◆ **Problem requirements**
Could you retype all of the records exactly, leaving out every picture?
══════
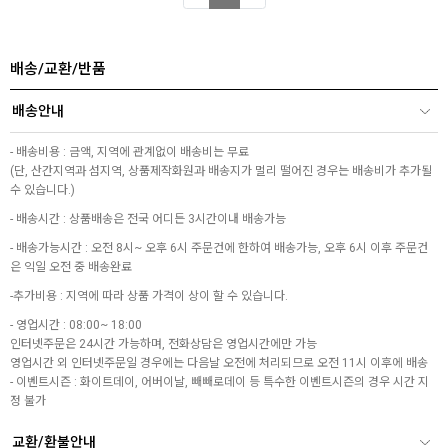
배송/교환/반품
배송안내
- 배송비용 : 금액, 지역에 관계없이 배송비는 무료
(단, 산간지역과 섬지역, 상품제작화원과 배송지가 멀리 떨어진 경우는 배송비가 추가될
수 있습니다.)
- 배송시간 : 상품배송은 전국 어디든 3시간이내 배송가능
- 배송가능시간 : 오전 8시~ 오후 6시 주문건에 한하여 배송가능, 오후 6시 이후 주문건
은 익일 오전 중 배송완료
-추가비용 : 지역에 따라 상품 가격이 상이 할 수 있습니다.
- 영업시간 : 08:00~ 18:00
인터넷주문은 24시간 가능하며, 전화상담은 영업시간에만 가능
영업시간 외 인터넷주문일 경우에는 다음날 오전에 처리되므로 오전 11시 이후에 배송
- 이벤트시즌 : 화이트데이, 어버이날, 빼빼로데이 등 특수한 이벤트시즌의 경우 시간 지
정 불가
교환/환불안내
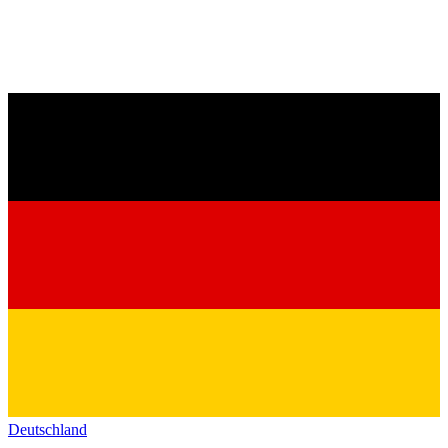
Deutschland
══════
◆ **Task output**
배송/교환/반품
배송안내
- 배송비용 : 금액, 지역에 관계없이 배송비는 무료
(단, 산간지역과 섬지역, 상품제작화원과 배송지가 멀리 떨어진 경우는 배송비가 추가될
수 있습니다.)
- 배송시간 : 상품배송은 전국 어디든 3시간이내 배송가능
- 배송가능시간 : 오전 8시~ 오후 6시 주문건에 한하여 배송가능, 오후 6시 이후 주문건
은 익일 오전 중 배송완료
-추가비용 : 지역에 따라 상품 가격이 상이 할 수 있습니다.
- 영업시간 : 08:00~ 18:00
인터넷주문은 24시간 가능하며, 전화상담은 영업시간에만 가능
영업시간 외 인터넷주문일 경우에는 다음날 오전에 처리되므로 오전 11시 이후에 배송
- 이벤트시즌 : 화이트데이, 어버이날, 빼빼로데이 등 특수한 이벤트시즌의 경우 시간 지
정 불가
교환/환불안내
Deutschland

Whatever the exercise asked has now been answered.